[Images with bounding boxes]
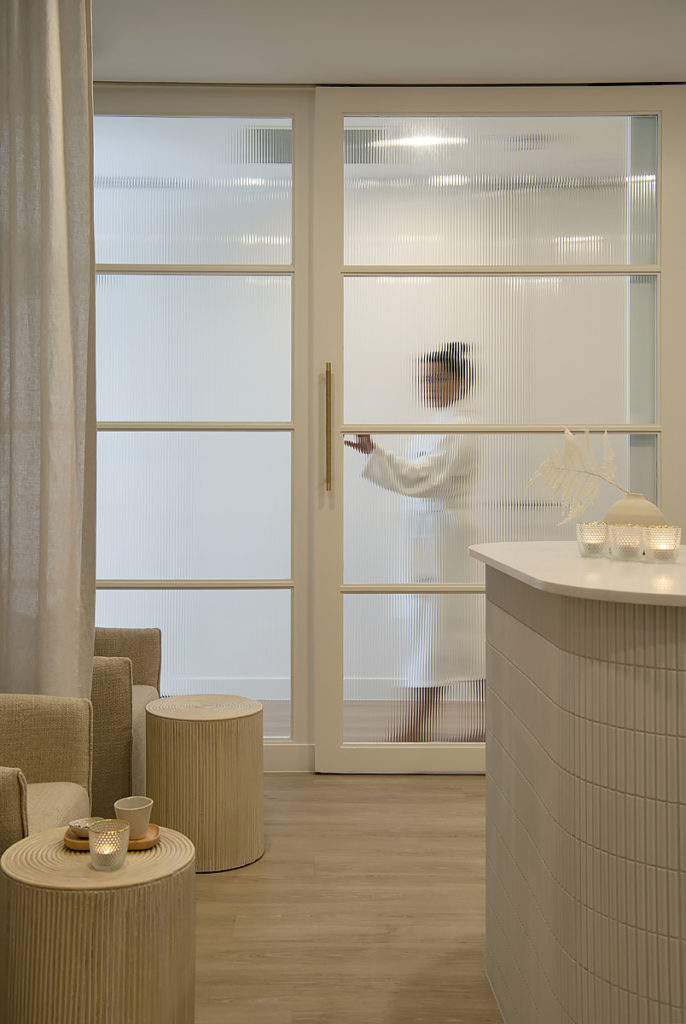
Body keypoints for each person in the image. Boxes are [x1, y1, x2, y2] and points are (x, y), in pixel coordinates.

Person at [345, 342, 484, 742]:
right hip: (435, 536)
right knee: (451, 633)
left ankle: (414, 729)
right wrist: (377, 453)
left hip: (447, 538)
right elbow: (421, 474)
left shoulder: (460, 426)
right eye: (425, 378)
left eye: (438, 377)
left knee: (445, 633)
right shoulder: (442, 422)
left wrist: (377, 455)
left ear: (460, 381)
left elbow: (426, 478)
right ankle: (446, 726)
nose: (429, 385)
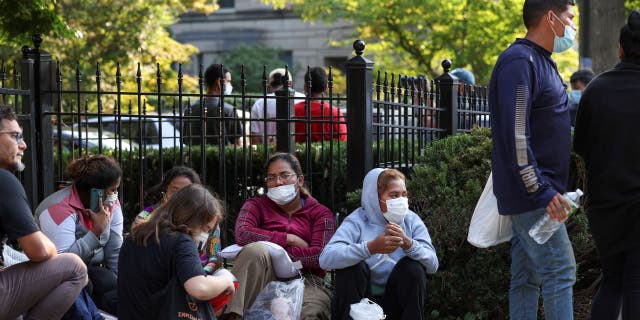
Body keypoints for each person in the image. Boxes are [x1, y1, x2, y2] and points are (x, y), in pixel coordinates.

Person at [489, 1, 578, 319]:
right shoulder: (520, 62)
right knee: (560, 271)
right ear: (551, 17)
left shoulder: (539, 61)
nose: (572, 26)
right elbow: (517, 135)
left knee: (527, 277)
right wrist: (541, 190)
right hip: (535, 196)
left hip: (539, 193)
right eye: (569, 17)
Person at [573, 11, 640, 319]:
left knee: (612, 282)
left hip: (606, 205)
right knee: (637, 285)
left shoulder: (597, 90)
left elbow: (581, 148)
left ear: (620, 48)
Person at [220, 152, 336, 320]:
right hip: (264, 274)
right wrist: (288, 239)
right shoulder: (255, 205)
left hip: (307, 279)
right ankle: (233, 316)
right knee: (254, 250)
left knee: (308, 313)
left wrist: (284, 256)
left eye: (284, 175)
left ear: (300, 180)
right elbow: (243, 234)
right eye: (271, 178)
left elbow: (320, 255)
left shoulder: (320, 213)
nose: (278, 182)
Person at [0, 104, 88, 319]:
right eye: (15, 136)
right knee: (75, 267)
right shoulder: (3, 180)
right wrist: (54, 251)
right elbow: (38, 250)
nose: (24, 145)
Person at [320, 168, 438, 320]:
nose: (401, 201)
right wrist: (370, 248)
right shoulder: (357, 220)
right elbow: (326, 258)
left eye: (404, 195)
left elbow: (433, 264)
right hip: (361, 304)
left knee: (413, 269)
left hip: (397, 302)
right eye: (394, 195)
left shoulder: (411, 220)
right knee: (352, 268)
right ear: (375, 197)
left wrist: (408, 244)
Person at [118, 184, 235, 319]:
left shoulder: (134, 237)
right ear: (192, 218)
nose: (205, 235)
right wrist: (226, 279)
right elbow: (199, 288)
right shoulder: (182, 241)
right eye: (206, 229)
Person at [36, 154, 123, 315]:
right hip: (54, 276)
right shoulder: (58, 208)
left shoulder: (110, 204)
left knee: (110, 281)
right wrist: (96, 232)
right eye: (113, 190)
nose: (115, 195)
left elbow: (115, 250)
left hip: (90, 269)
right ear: (96, 192)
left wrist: (121, 288)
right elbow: (63, 264)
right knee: (85, 284)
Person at [132, 165, 223, 274]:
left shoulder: (209, 221)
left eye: (186, 192)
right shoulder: (146, 216)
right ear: (165, 191)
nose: (180, 197)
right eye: (175, 190)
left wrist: (202, 274)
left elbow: (216, 258)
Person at [183, 64, 244, 146]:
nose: (230, 85)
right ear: (219, 82)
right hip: (223, 158)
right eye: (228, 81)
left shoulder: (190, 108)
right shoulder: (229, 110)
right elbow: (237, 144)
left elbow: (185, 140)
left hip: (195, 157)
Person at [250, 68, 306, 145]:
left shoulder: (260, 103)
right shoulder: (302, 99)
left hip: (269, 152)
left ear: (270, 86)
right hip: (297, 150)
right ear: (290, 83)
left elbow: (255, 136)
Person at [294, 67, 347, 143]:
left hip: (296, 154)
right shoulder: (335, 113)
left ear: (305, 87)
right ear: (326, 88)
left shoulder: (293, 110)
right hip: (328, 154)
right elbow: (342, 142)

Goal of the exercise: Retype only the lines above between the line with "left elbow: (433, 264)" and the line with "right eye: (228, 81)", counting those two lines as well, and keep every character as it is.

Answer box:
left elbow: (433, 264)
right hip: (361, 304)
left knee: (413, 269)
left hip: (397, 302)
right eye: (394, 195)
left shoulder: (411, 220)
right knee: (352, 268)
right ear: (375, 197)
left wrist: (408, 244)
Person at [118, 184, 235, 319]:
left shoulder: (134, 237)
right ear: (192, 218)
nose: (205, 235)
right wrist: (226, 279)
right elbow: (199, 288)
right shoulder: (182, 241)
right eye: (206, 229)
Person at [36, 154, 123, 315]:
right hip: (54, 276)
right shoulder: (58, 208)
left shoulder: (110, 204)
left knee: (110, 281)
right wrist: (96, 232)
right eye: (113, 190)
nose: (115, 195)
left elbow: (115, 250)
left hip: (90, 269)
right ear: (96, 192)
left wrist: (121, 288)
right elbow: (63, 264)
right knee: (85, 284)
Person at [132, 165, 223, 274]:
left shoulder: (209, 221)
left eye: (186, 192)
right shoulder: (146, 216)
right ear: (165, 191)
nose: (180, 197)
right eye: (175, 190)
left wrist: (202, 274)
left elbow: (216, 258)
Person at [183, 64, 244, 146]:
nose: (230, 85)
right ear: (219, 82)
right hip: (223, 158)
right eye: (228, 81)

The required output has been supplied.